No Instituto D’Or de Pesquisa e Ensino (IDOR), uma das instituições envolvidas na pesquisa, o grupo dispõe de um robô capaz de aplicar simultaneamente diferentes drogas em milhares de mini cérebros infectados. Assim é possível identificar que substâncias têm poder proteger as células cerebrais contra o vírus ou inibir a sua ação.
Ao mesmo tempo em que a equipe fazia os experimentos publicados na Science (realizados no tempo recorde de 25 dias, graças a muitas noites viradas no laboratório), já começava a testar com esse equipamento medicamentos existentes e liberados para uso.”Nosso objetivo é buscar estratégias que possam reduzir as consequências da infecção para as mães grávidas”, explica o neurocientista Stevens Rehen.
Rehen conta que sua equipe já testou cerca de 10 medicamentos ou combinações de medicamentos até o momento e que pelo menos um deles tem se mostrado promissor. Se continuarem nesse ritmo e esforço de pesquisa, acreditam que terão uma resposta em dois meses.

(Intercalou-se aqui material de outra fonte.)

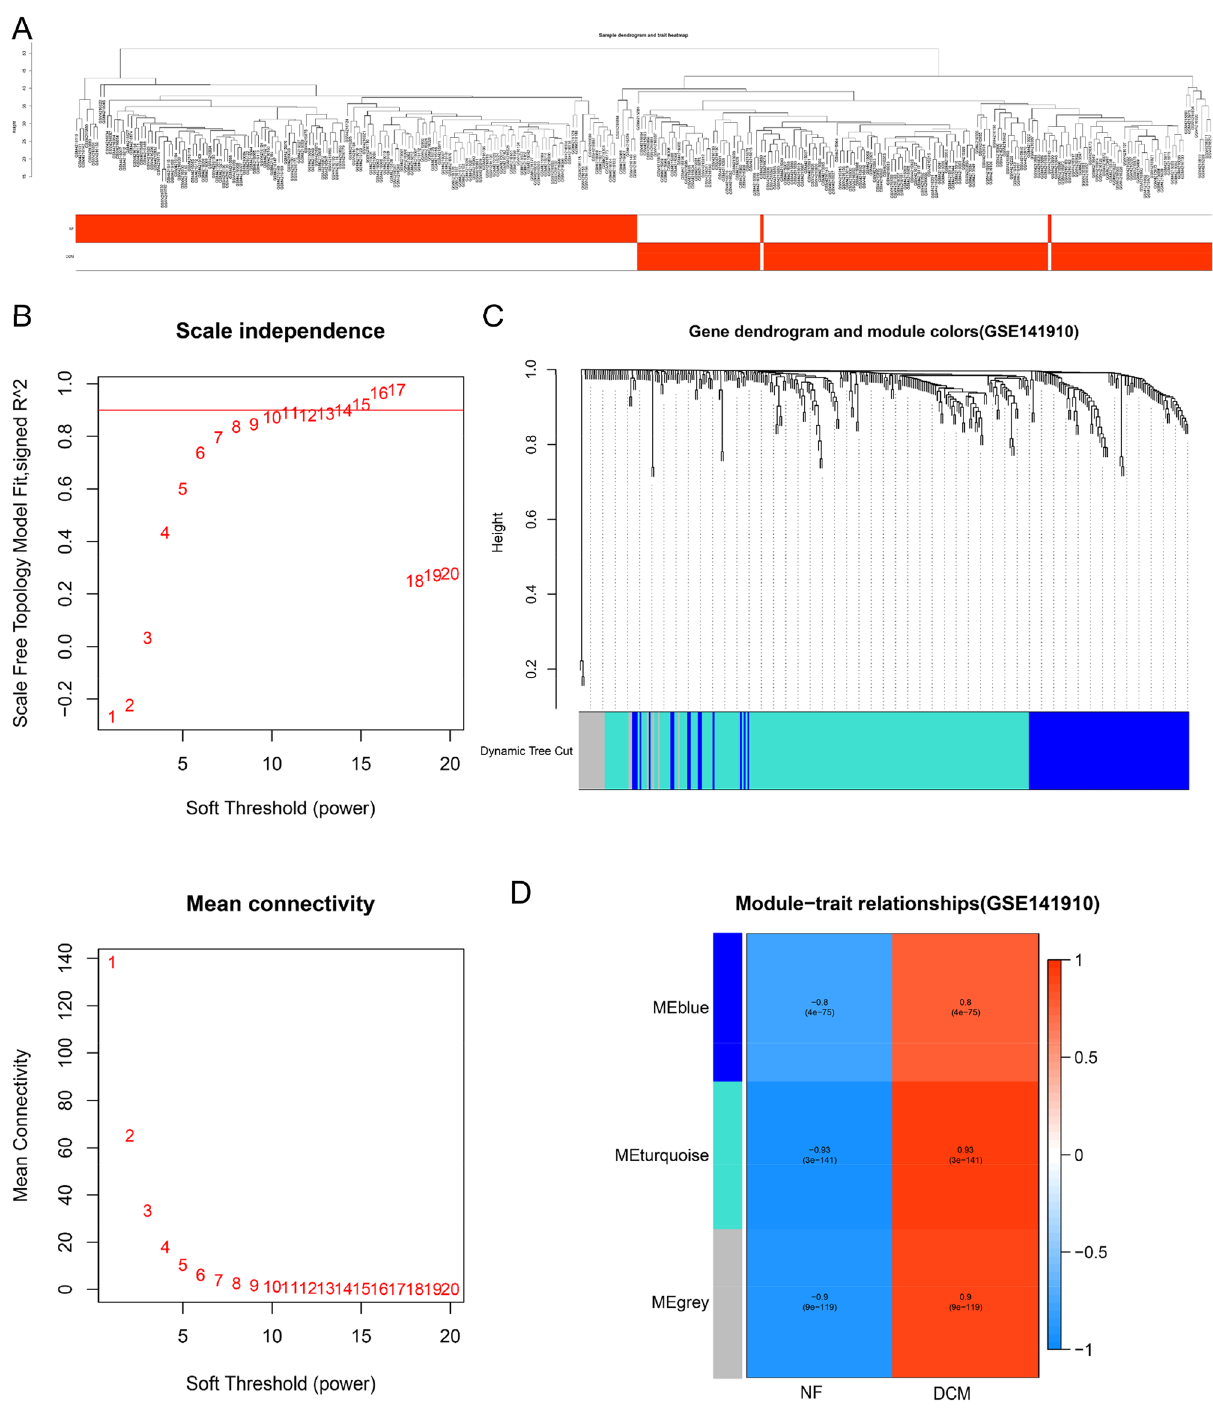
Figure 3. WGCNA identified 197 genes closely related to dilated cardiomyopathy. ( A ) The distribution of different samples. ( B ) Analyze the best Power value. ( C ) Dendrogram of all clusters expressing genes based on the difference metric (1-TOM). ( D ) The heat map shows the correlation between each module and dilated (Fig. 5C). The genes with degree > 10 were consistent with the genes of the key modules, and they were used for further analysis. What is interesting is that the degree > 10 genes are the same as 7 genes in the key modules, including CXCR1, AGTR2, ADORA3, CXCL10, CXCL11, CXCL9, SAA1. We used these genes for further analy- sis to screen for genes that best predicted DCM.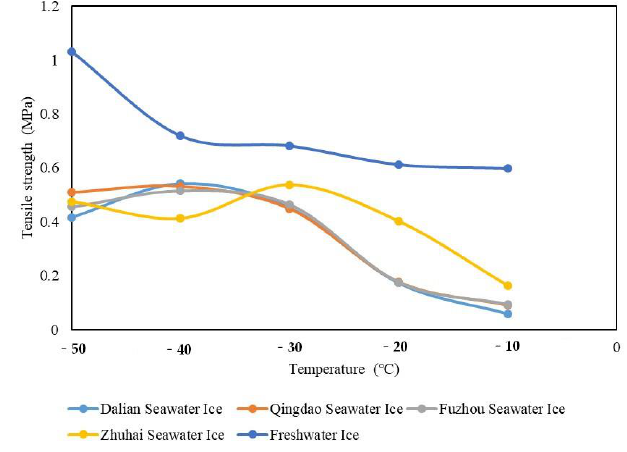
Figure 23. Comparison of tensile strength between seawater ice and freshwater ice. Figure 24. Comparison of tensile strength between seawater ice and freshwater ice.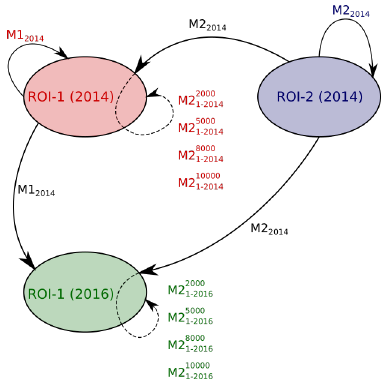
Figure 4. Experiments during training with both methods described in Section 3 (dotted lines: FTNs on the new area) ROI-1(2014), ROI-1(2016), ROI-2(2014) stand for the Spot images acquired on Brest in 2014/2016 and Le Faou in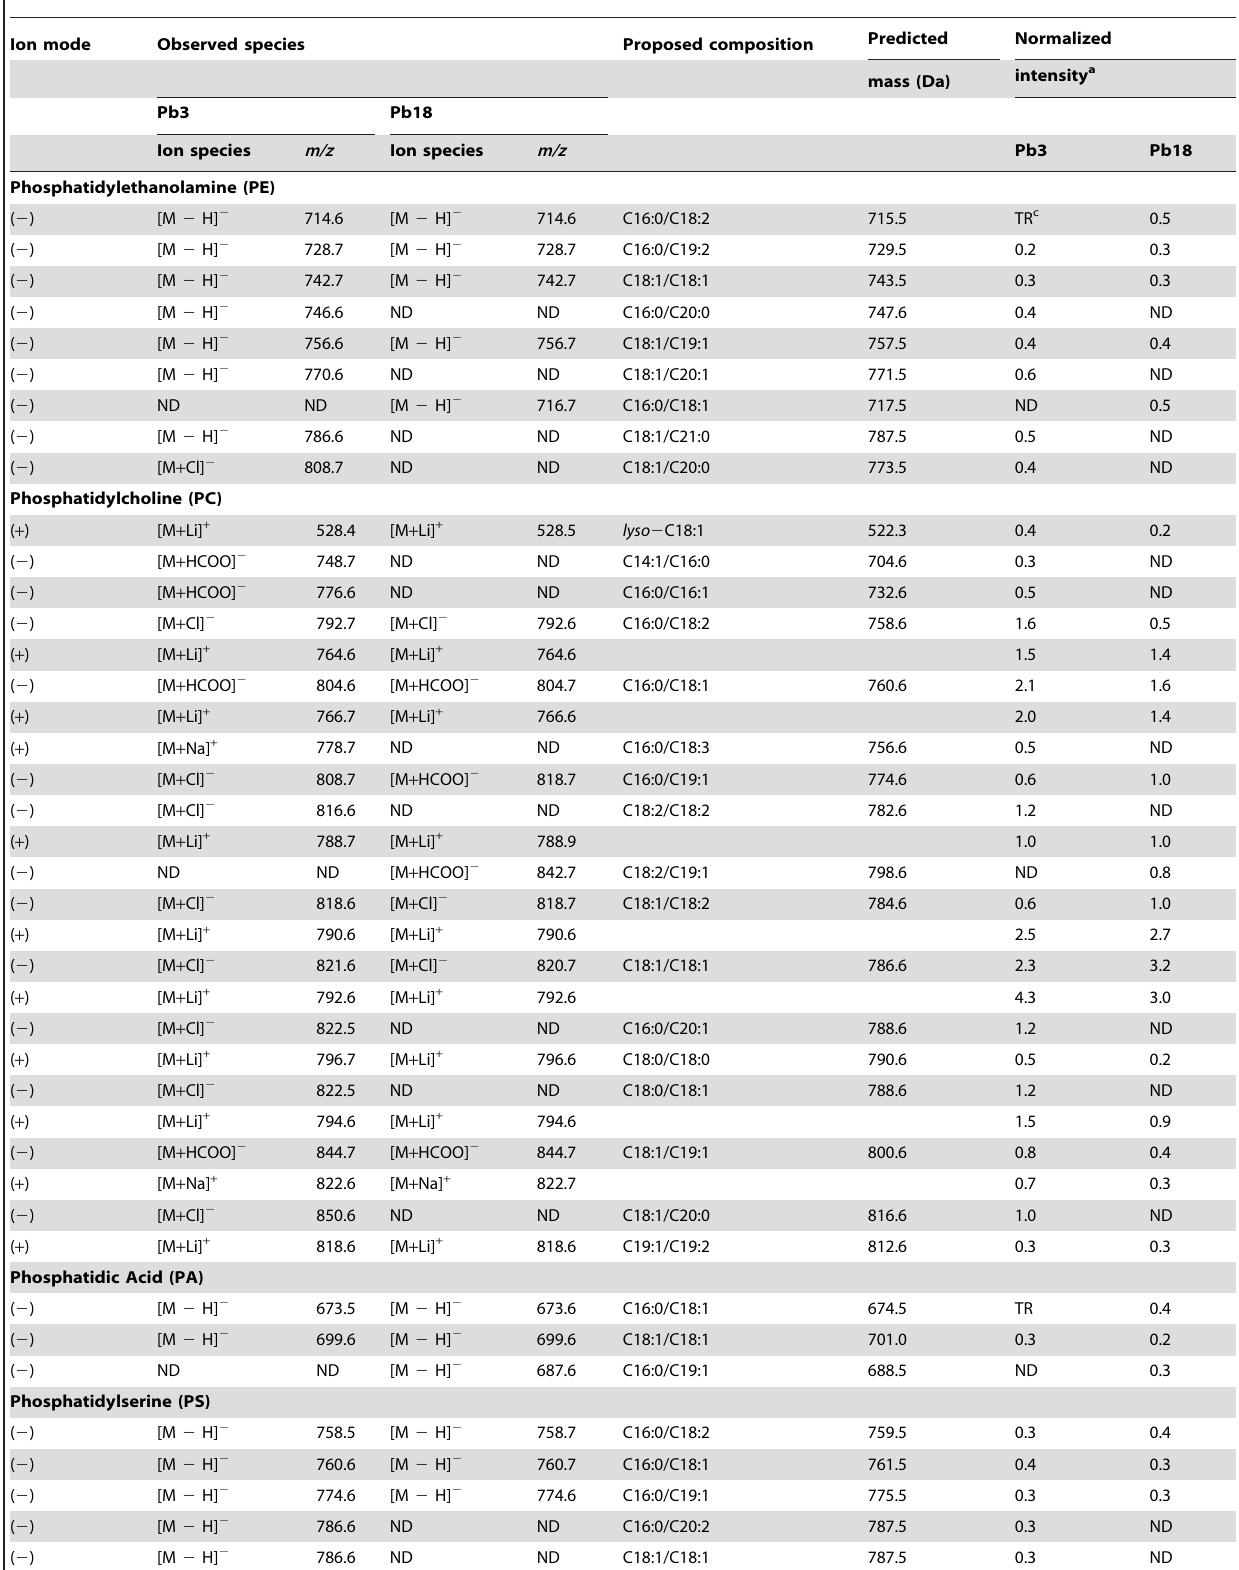
Table 1. Composition and relative abundance of major phospholipids from Pb3 and Pb18 cell wall identified by ESI-MS total-ion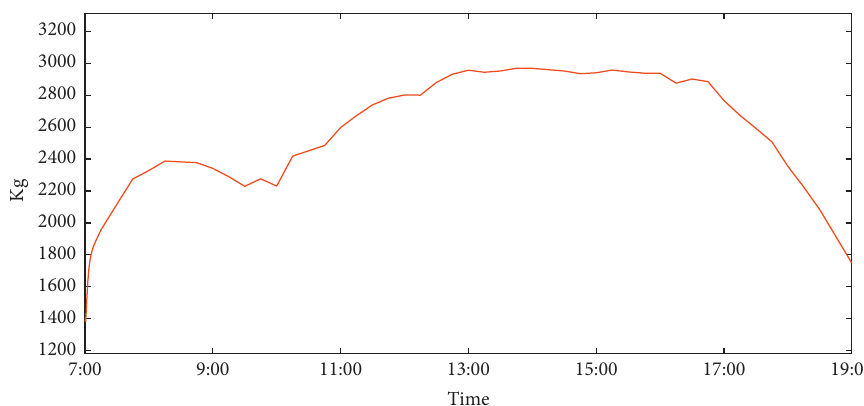
Figure 14: Change in the air supply volume of the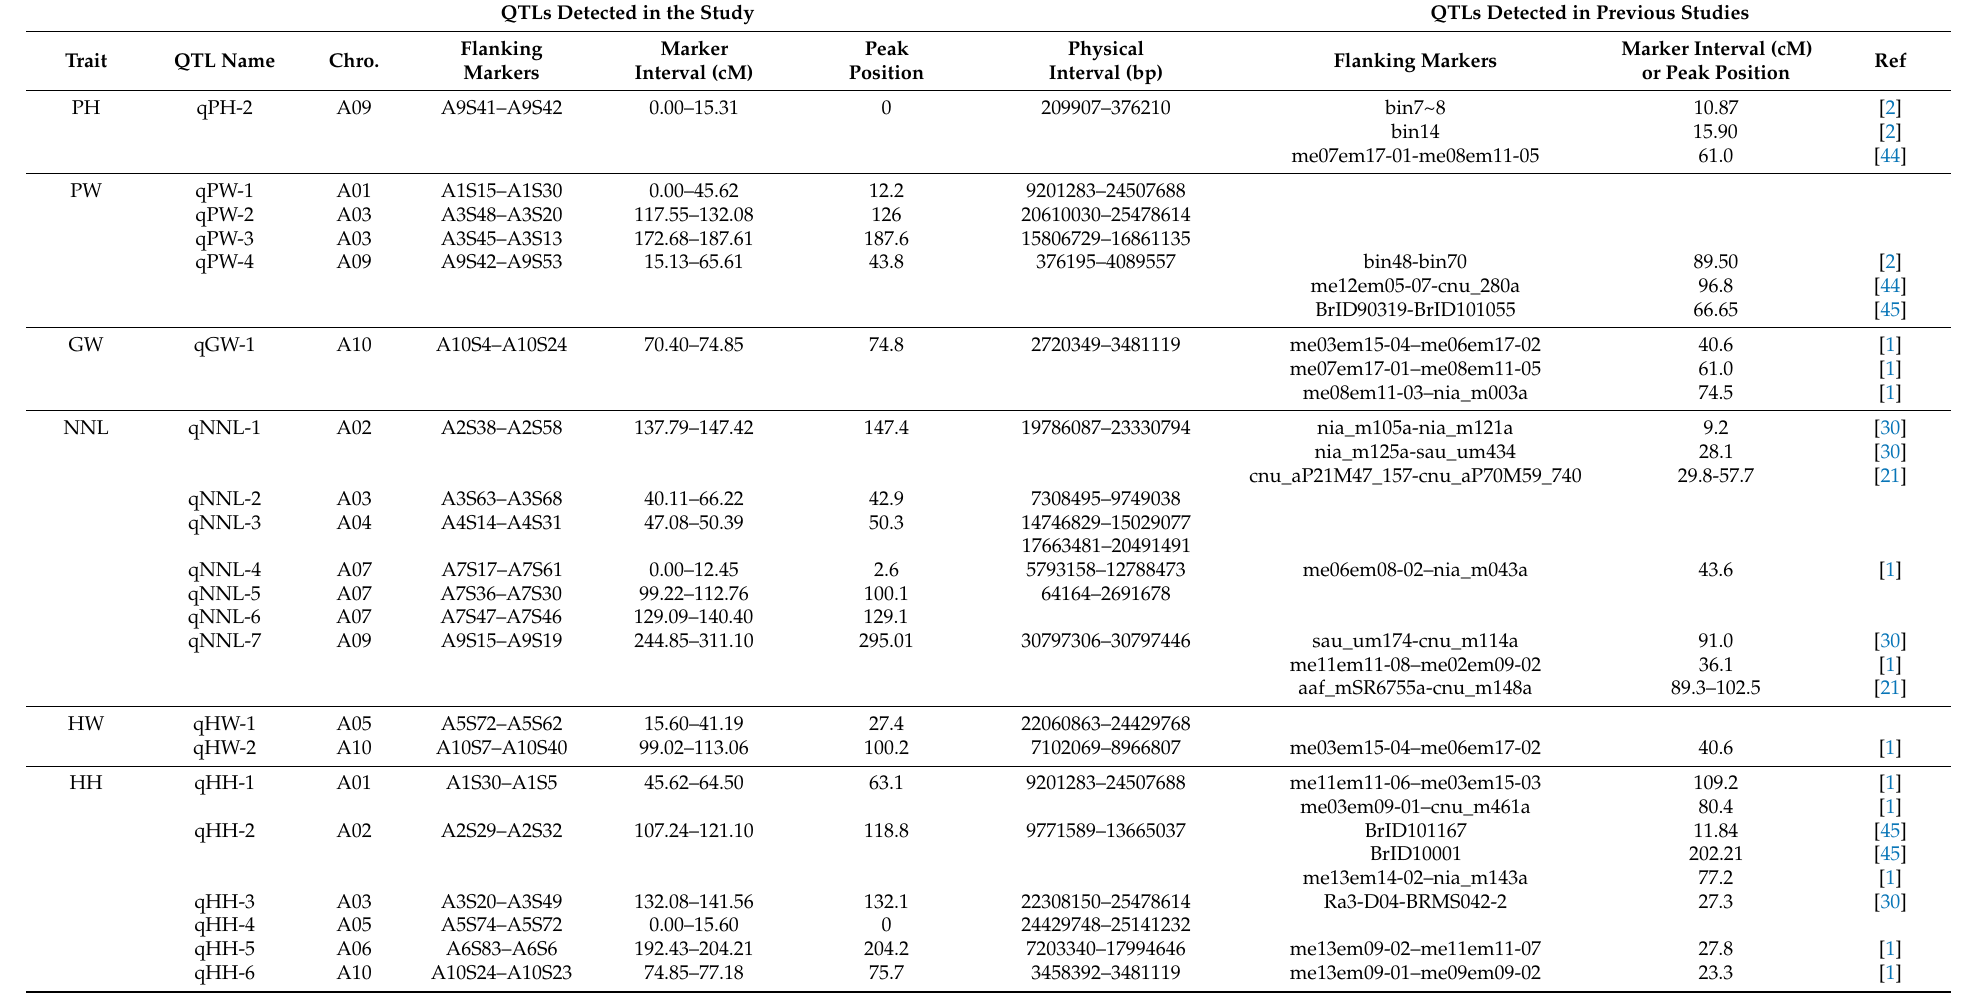
Table 5. Details of the QTLs identified for the 16 traits of Chinese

“É através da ciência que conseguimos respostas robustas para crises”, afirma o cientista. “A ciência tem que ter essa sensibilidade de que quando é para ter uma resposta rápida, conseguimos.”
União de esforços e novos caminhos
Desde que o surto de zika e microcefalia surgiu no país, pesquisadores dos quatro cantos se uniram em uma rede de pesquisa voltada para o assunto coordenada pelo professor Paolo Zanotto, do Instituto de Ciências Biomédicas (ICB) da USP e financiada pela Pafesp e Faperj. O grupo conta com mais de 40 laboratórios de instituições de pesquisa brasileiras e também colaborações de integrantes internacionais, como o Instituto Pasteur de Dakar, no Senegal.
A urgência contribuiu inclusive para a quebra de velhos paradigmas da ciência, como o tradicional sistema de publicação por pares. A maioria dos artigos científicos ainda segue a lógica dos periódicos científicos em que um artigo só é levado a público depois de aceito para publicação e revisado por avaliadores. Embora em áreas como a física o processo já seja diferente, sendo comum o compartilhamento de dados antes de qualquer publicação no repositório Arxiv, nas ciências biológicas ainda reina o velho esquema.
No caso desse estudo com mini cérebros, o grupo — que trabalhava há meses no desenvolvimento de organoides sem ter ainda publicado um artigo sobre a técnica — optou por deixar seus dados abertos e divulgar os resultado primeiramente na forma pre-print na plataforma Peerj. “Tivemos um retorno incrível, mais de 10 mil pessoas leram nosso trabalho antes da publicação na Science e muitas delas deram contribuições importantes”, conta Rehen. “Pode tomar um tempo, mas acredito que essa prática vai ser incorporada pela comunidade de biomédicas e de saúde.”